Ramming home his point, Dr Schäuble said it was in Germany's interest to hold Europe together, 70 years after Europe helped Germany recover after its own catastrophe.

Dr Schäuble insisted the Greek programme was working, despite difficulties, and highlighted what he had prevented in talks: rather than a haircut, Athens had committed to servicing all its debts equally, he said, while retaining a primary budget surplus.

The CDU’s junior coalition partner, the Social Democrats (SPD), also backed an extension but its speakers were far less conciliatory, particularly towards Greeks who blame their difficulties on the EU/IMF troika.

"It wasn't an evil power from outside that hurt them but their own country," said Mr Carsten Schneider, a SPD deputy Bundestag leader.

The opposition Left Party, meanwhile, accused the Merkel administration of pursuing "kamikaze politics" with austerity measures. However its Bundestag leader Gregor Gysi said his party would back the extension in the hope Athens would use the extension to challenge the Berlin crisis dogma.

“The zeitgeist has changed in Europe,” he said, “and with Syriza we have the first government in Europe that wants to break with the neo-liberal politics in Europe that is supposedly without alternative.”
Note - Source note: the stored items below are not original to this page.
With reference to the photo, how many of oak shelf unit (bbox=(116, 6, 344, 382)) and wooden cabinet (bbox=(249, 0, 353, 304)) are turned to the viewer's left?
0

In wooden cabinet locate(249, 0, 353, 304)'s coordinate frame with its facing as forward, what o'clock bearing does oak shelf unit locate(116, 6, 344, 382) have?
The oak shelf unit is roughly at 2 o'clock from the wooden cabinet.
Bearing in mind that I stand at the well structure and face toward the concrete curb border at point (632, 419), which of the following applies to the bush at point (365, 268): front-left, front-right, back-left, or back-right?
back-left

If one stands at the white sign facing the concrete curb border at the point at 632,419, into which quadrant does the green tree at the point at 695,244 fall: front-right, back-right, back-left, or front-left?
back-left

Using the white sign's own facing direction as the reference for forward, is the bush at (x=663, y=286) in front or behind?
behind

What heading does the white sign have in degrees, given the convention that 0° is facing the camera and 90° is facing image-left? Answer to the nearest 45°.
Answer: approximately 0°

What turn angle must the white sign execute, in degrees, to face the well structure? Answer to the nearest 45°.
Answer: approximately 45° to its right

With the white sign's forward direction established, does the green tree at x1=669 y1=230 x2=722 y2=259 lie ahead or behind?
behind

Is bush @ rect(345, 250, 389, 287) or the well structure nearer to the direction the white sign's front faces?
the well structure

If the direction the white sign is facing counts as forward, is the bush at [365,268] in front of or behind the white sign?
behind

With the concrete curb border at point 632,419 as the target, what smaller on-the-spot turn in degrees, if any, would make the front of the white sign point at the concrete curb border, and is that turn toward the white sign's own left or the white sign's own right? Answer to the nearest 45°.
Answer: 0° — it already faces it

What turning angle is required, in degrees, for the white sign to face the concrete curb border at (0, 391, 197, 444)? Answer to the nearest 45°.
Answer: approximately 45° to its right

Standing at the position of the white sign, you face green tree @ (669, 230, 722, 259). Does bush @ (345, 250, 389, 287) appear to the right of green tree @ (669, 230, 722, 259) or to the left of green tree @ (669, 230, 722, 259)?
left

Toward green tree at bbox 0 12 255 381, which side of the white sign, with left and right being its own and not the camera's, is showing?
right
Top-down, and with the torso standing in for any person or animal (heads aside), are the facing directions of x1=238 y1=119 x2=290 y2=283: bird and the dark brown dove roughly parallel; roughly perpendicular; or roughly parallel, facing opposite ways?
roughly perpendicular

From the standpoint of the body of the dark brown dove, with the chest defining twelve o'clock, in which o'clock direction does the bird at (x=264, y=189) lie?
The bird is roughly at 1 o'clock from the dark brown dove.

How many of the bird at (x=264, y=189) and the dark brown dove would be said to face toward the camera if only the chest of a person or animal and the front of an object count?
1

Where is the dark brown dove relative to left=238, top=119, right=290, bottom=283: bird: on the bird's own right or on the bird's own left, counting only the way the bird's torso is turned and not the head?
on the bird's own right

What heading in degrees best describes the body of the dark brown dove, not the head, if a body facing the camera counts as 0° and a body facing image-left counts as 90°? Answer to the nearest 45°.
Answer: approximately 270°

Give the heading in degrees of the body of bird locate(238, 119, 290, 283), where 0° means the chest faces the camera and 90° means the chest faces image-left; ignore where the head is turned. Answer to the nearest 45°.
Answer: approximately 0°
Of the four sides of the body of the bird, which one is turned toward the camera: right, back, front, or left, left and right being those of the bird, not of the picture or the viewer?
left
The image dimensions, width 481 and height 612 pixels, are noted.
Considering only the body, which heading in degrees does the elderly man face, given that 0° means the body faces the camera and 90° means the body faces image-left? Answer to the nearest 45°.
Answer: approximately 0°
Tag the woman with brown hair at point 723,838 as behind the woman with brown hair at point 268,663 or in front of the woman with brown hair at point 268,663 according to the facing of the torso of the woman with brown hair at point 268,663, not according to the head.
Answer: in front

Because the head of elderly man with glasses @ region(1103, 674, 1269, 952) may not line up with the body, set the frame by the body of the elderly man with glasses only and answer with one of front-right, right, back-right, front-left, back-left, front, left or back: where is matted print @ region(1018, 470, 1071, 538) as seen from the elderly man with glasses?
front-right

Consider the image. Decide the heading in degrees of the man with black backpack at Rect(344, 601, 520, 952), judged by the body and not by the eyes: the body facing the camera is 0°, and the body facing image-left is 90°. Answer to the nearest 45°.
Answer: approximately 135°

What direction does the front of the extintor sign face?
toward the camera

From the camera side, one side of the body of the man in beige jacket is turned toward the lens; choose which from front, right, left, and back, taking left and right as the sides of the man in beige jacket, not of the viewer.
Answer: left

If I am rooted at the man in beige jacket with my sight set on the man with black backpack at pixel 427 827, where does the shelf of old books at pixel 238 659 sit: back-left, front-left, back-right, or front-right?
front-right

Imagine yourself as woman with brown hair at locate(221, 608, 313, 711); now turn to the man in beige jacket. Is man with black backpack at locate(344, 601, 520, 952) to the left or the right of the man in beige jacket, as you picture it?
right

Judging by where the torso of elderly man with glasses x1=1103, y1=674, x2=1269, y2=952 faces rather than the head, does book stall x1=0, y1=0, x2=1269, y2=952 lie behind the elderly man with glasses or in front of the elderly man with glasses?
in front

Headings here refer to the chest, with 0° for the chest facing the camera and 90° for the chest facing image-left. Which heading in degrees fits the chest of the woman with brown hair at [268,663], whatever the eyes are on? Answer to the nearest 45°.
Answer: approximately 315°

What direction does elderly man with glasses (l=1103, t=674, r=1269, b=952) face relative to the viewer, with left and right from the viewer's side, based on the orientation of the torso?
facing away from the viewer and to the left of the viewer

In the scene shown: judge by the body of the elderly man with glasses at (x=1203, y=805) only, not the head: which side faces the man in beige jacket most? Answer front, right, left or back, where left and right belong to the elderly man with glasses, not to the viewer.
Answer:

Mr Gysi dismissed the idea that Berlin loans to Athens were aiding Greeks, saying “90 per cent has landed with banks, including the German banks”.

When it finally came, the sizeable Bundestag backing for an extension was cold comfort for CDU leader Angela Merkel. She knows that patience is wearing dangerously thin among her deputies on Greece. The numbers spoke for themselves: while the opposition Left Party almost unanimously backed the programme extension, 29 of Dr Merkel's own deputies refused -- a new record. That number could swell further if, as SPD speakers flagged yesterday, a vote on a third Greek programme is required early in the summer.

As the Athens drama enters its end-game a summer of discontent looms in Berlin.